Nitroglycerin to Ameliorate Coronary Artery Spasm During Focal Pulsed-Field Ablation for Atrial Fibrillation

JACC Clin Electrophysiol. 2024 Feb 7:S2405-500X(24)00011-2. doi: 10.1016/j.jacep.2023.12.015. Online ahead of print.

Abstract

Background: In treating atrial fibrillation, pulsed-field ablation (PFA) has comparable efficacy to conventional thermal ablation, but with important safety advantages: no esophageal injury or pulmonary vein stenosis, and rare phrenic nerve injury. However, when PFA is delivered in proximity to coronary arteries using a pentaspline catheter, which generates a broad electrical field, severe vasospasm can be provoked.

Objectives: The authors sought to study the vasospastic potential of a focal PFA catheter with a narrower electrical field and develop a preventive strategy with nitroglycerin.

Methods: During atrial fibrillation ablation, a focal PFA catheter was used for cavo-tricuspid isthmus ablation. Angiography of the right coronary artery (some with fractional flow reserve measurement) was performed before, during, and after PFA. Beyond no nitroglycerin (n = 5), and a few testing strategies (n = 8), 2 primary nitroglycerin administration strategies were studied: 1) multiple boluses (3-2 mg every 2 min) into the right atrium (n = 10), and 2) a bolus (3 mg) into the right atrium with continuous peripheral intravenous infusion (1 mg/min; n = 10).

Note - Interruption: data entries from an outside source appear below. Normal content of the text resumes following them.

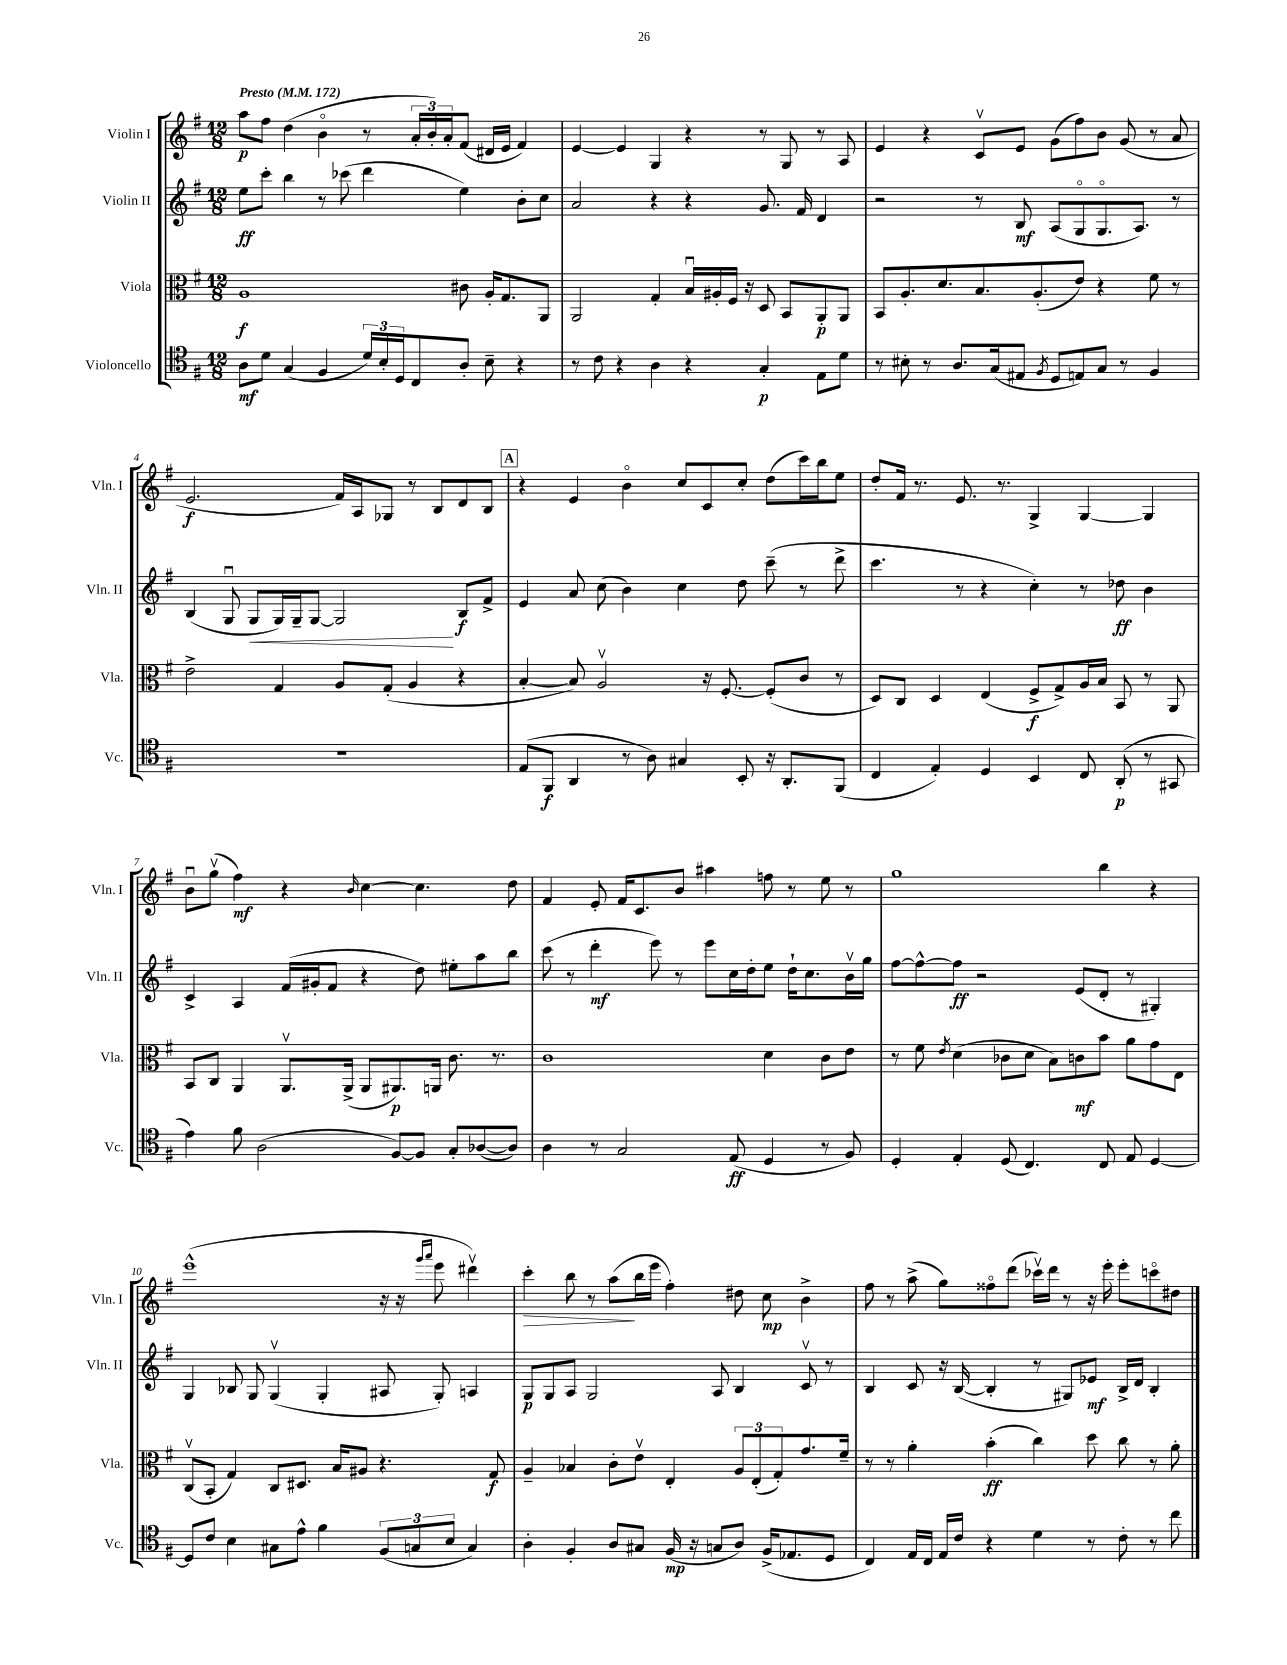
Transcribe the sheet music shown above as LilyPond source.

<<
\new StaffGroup <<
\new Staff = "s0" \with { instrumentName = "Violin I" shortInstrumentName = "Vln. I" } {
    \clef treble \key g \major \numericTimeSignature \time 12/8 \tempo "Presto" 4 = 172
    a''8\p fis''8 d''4( b'4\flageolet r8 \tuplet 3/2 { a'16-. b'16-.) a'16-. } fis'8( dis'16 e'16 fis'4) |
    e'4~ e'4 g4 r4 r8 g8 r8 a8 |
    e'4 r4 c'8\upbow e'8 g'8( fis''8) b'8 g'8( r8 a'8 |
    e'2.\f fis'16) a16 ges8 r8 b8 d'8 b8 |
    \mark \markup { \box "A" } r4 e'4 b'4\flageolet c''8 c'8 c''8-. d''8( c'''16) b''16 e''8 |
    d''8-. fis'16 r8. e'8. r8. g4-> g4~ g4 |
    b'8\downbow g''8\upbow( fis''4\mf) r4 \grace { b'16 } c''4~ c''4. d''8 |
    fis'4 e'8-. fis'16 c'8. b'8 ais''4 f''8 r8 e''8 r8 |
    g''1 b''4 r4 |
    e'''1-^( r16 r16 \grace { g'''16 a'''16 } e'''8 dis'''4\upbow) |
    c'''4-.\> b''8 r8 a''8\!( b''16 e'''16 fis''4-.) dis''8 c''8\mp b'4-> |
    fis''8 r8 a''8->( g''8) fisis''8\flageolet d'''8( ces'''16\upbow) d'''16 r8 r16 e'''16-. e'''8-. c'''8\flageolet dis''8 \bar "|." |
}
\new Staff = "s1" \with { instrumentName = "Violin II" shortInstrumentName = "Vln. II" } {
    \clef treble \key g \major \numericTimeSignature \time 12/8
    e''8\ff c'''8-. b''4 r8 ces'''8( d'''4 e''4) b'8-. c''8 |
    a'2 r4 r4 g'8. fis'16 d'4 |
    r2 r8 b8\mf a8( g8\flageolet g8.\flageolet a8.) r8 |
    b4( g8\downbow g8\< g16) g16-- g8~ g2\! b8\f fis'8-> |
    \mark \markup { \box "A" } e'4 a'8 c''8( b'4) c''4 d''8 c'''8--( r8 d'''8-> |
    c'''4. r8 r4 c''4-.) r8 des''8\ff b'4 |
    c'4-> a4 fis'16( gis'16-. fis'8 r4 d''8) eis''8-. a''8 b''8 |
    c'''8( r8 d'''4-.\mf e'''8) r8 e'''8 c''16 d''16-. e''8 d''16-! c''8. b'16\upbow g''16 |
    fis''8~ fis''8~-^ fis''8\ff r2 e'8( d'8-. r8 gis4-.) |
    g4 bes8 g8 g4\upbow( g4-. ais8 g8-.) a4 |
    g8\p g8 a8 g2 a8 b4 c'8\upbow r8 |
    b4 c'8 r16 b16~( b4-. r8 gis8) ees'8\mf b16-> d'16 b4-. \bar "|." |
}
\new Staff = "s2" \with { instrumentName = "Viola" shortInstrumentName = "Vla." } {
    \clef alto \key g \major \numericTimeSignature \time 12/8
    a1\f cis'8 a16-. g8. a,8 |
    a,2 g4-. b16\downbow ais16-. fis16 r16 d8 b,8 a,8-.\p a,8 |
    b,8 a8.-. d'8. b8. a8.-.( e'8) r4 fis'8 r8 |
    e'2-> g4 a8 g8-.( a4 r4 |
    \mark \markup { \box "A" } b4~-. b8) a2\upbow r16 fis8.~-. fis8-.( c'8 r8 |
    d8) c8 d4 e4( fis8->\f g8->) a16 b16 b,8 r8 a,8 |
    b,8 c8 a,4 a,8.\upbow a,16->( a,8 ais,8.\p) a,16 c'8. r8. |
    c'1 d'4 c'8 e'8 |
    r8 fis'8 \acciaccatura { e'8 } d'4( ces'8 d'8 b8) c'8\mf b'8 a'8 g'8 e8 |
    c8\upbow( b,8-. g4) c8 dis8. b16 ais8 r4. g8\f |
    a4-- bes4 c'8-. e'8\upbow e4-. \tuplet 3/2 { a8 e8-.( g8-.) } g'8. fis'16-- |
    r8 r8 a'4-. b'4-.\ff( c''4) d''8 c''8 r8 a'8-. \bar "|." |
}
\new Staff = "s3" \with { instrumentName = "Violoncello" shortInstrumentName = "Vc." } {
    \clef tenor \key g \major \numericTimeSignature \time 12/8
    a8\mf d'8 g4( fis4 \tuplet 3/2 { d'16) b16-. d16 } c8 a8-. b8-- r4 |
    r8 c'8 r4 a4 r4 g4-.\p e8 d'8 |
    r8 bis8-. r8 a8. g16( eis8 \acciaccatura { fis8 } d8 e8) g8 r8 fis4 |
    R1. |
    \mark \markup { \box "A" } e8( fis,8\f a,4 r8 a8) gis4 b,8-. r16 a,8.-. fis,8( |
    c4 e4-.) d4 b,4 c8 a,8-.\p( r8 gis,8 |
    e'4) fis'8 a2( fis8~) fis8 g8-. aes8~( aes8) |
    a4 r8 g2 e8\ff( d4 r8 fis8) |
    d4-. e4-. d8( c4.) c8 e8 d4~ |
    d8 c'8 b4 gis8 e'8-^ fis'4 \tuplet 3/2 { fis8( g8 b8 } g4) |
    a4-. fis4-. a8 gis8 fis16\mp( r16 g8 a8) fis16->( ees8. d8 |
    c4) e16 c16 e16 c'16 r4 d'4 r8 c'8-. r8 c''8 \bar "|." |
}
>>
>>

Results: Without nitroglycerin, cavo-tricuspid isthmus ablation provoked moderate-severe vasospasm in 4 of 5 (80%) patients (fractional flow reserve 0.71 ± 0.08). With repetitive nitroglycerin boluses, severe spasm did not occur, and mild-moderate vasospasm occurred in only 2 of 10 (20%). Using the bolus + infusion strategy, severe and mild-moderate spasm occurred in 1 and 3 of 10 patients (aggregate 40%). No patient had ST-segment changes.

Conclusions: Ablation of the cavotricuspid isthmus using a focal PFA catheter routinely provokes right coronary vasospasm. Pretreatment with high doses of parenteral nitroglycerin prevents severe spasm.

Keywords: atrial fibrillation; catheter ablation; cavo-tricuspid isthmus; cavo-tricuspid isthmus ablation; nitroglycerin; pulsed field ablation; spasm; vasospasm.